━━━━━ SUPPLIED PASSAGE ━━━━━
Studio album by Jon Hassell
- Released: June 8, 2018
- Studio: Studio Venice, California
- Genre: Avant-garde
- Length: 38:41
- Label: Ndeya
- Producer: Jon Hassell

Jon Hassell chronology
| Last Night the Moon Came Dropping Its Clothes in the Street (2009) | Listening to Pictures (2018) | Seeing Through Sound (2020) |

= Listening to Pictures =

Listening to Pictures is a studio album by Jon Hassell. It was released on his own record label, Ndeya, on June 8, 2018. It peaked at number 34 on the UK Dance Albums Chart, as well as number 34 on the UK Independent Albums Chart.

Professional ratings
Aggregate scores
| Source | Rating |
| Metacritic | 84/100 |
Review scores
| Source | Rating |
| All About Jazz |  |
| Exclaim! | 8/10 |
| The Guardian |  |
| The Independent |  |
| Pitchfork | 7.3/10 |
| Resident Advisor | 4.0/5 |
| Vice (Expert Witness) | A− |

==Critical reception==
At Metacritic, which assigns a weighted average score out of 100 to reviews from mainstream critics, the album received an average score of 84% based on 10 reviews, indicating "universal acclaim".
━━━━━ DATA EXCERPTS ━━━━━
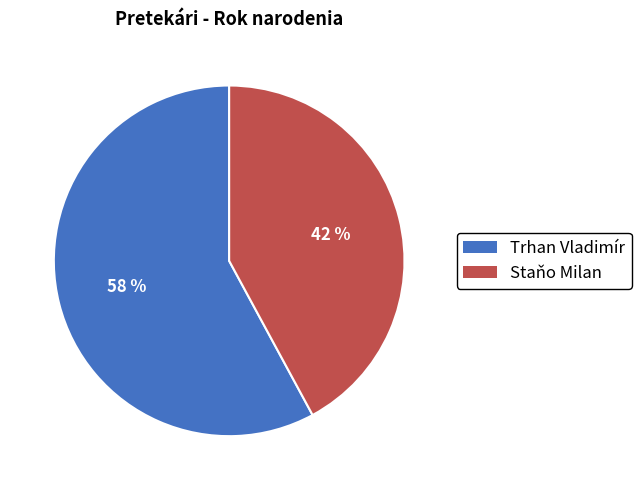

What percentage is the Staňo Milan slice, to the nearest percent?

42%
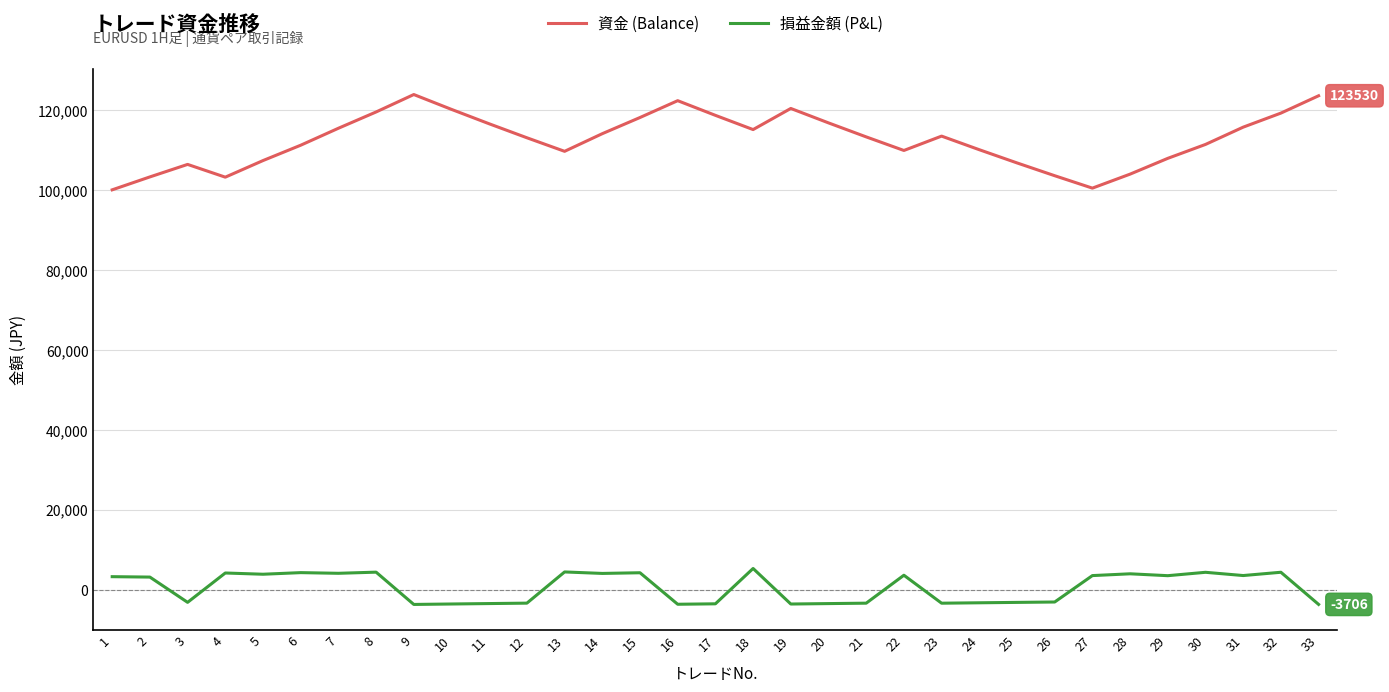

Which series changed the most between 12 and 14?

損益金額 (P&L)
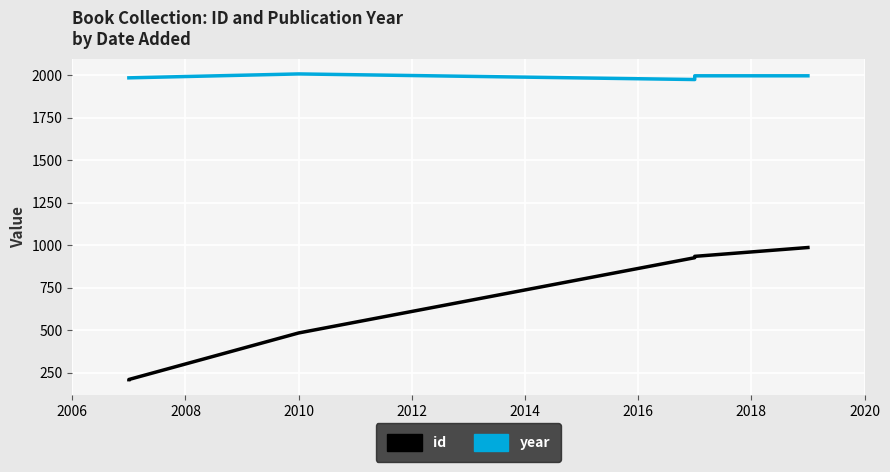

What is the greatest value displayed?

2009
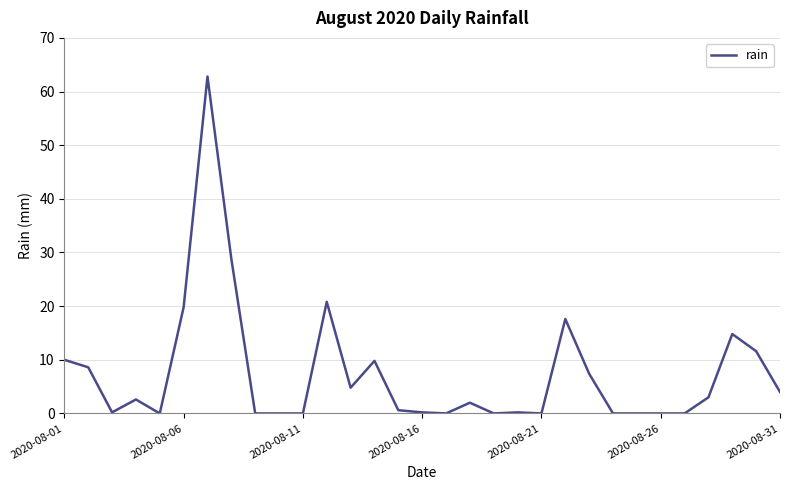

What is the maximum value shown in the chart?

62.8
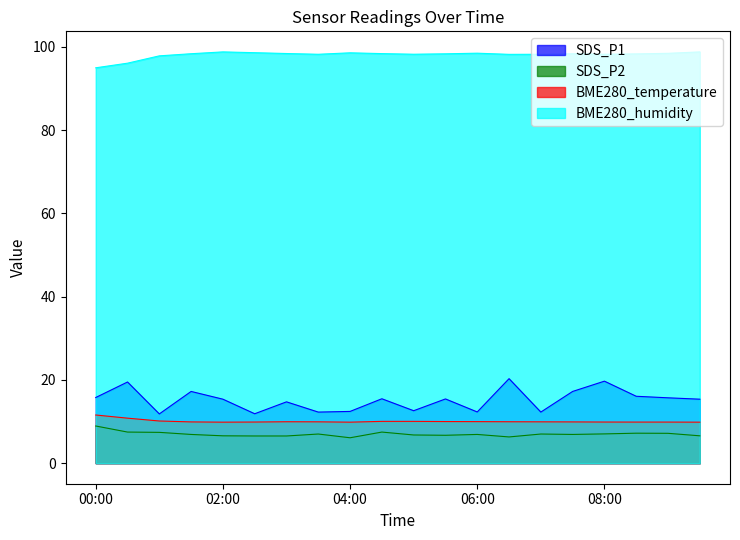

How many lines are shown in the chart?

4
━━━━━
__QUESTIONS TO ANSWER__:
A. Which position did the album reach on the UK Dance Albums Chart, according to the album page?
B. Switch "chart" to "graph" throughout the chart understanding records and write out all the records again with nothing else changed. Leave the pictures out.

__ANSWER SECTION__:
A. Number 34.

B.
What percentage is the Staňo Milan slice, to the nearest percent?

42%

Which series changed the most between 12 and 14?

損益金額 (P&L)

What is the greatest value displayed?

2009

What is the maximum value shown in the graph?

62.8

How many lines are shown in the graph?

4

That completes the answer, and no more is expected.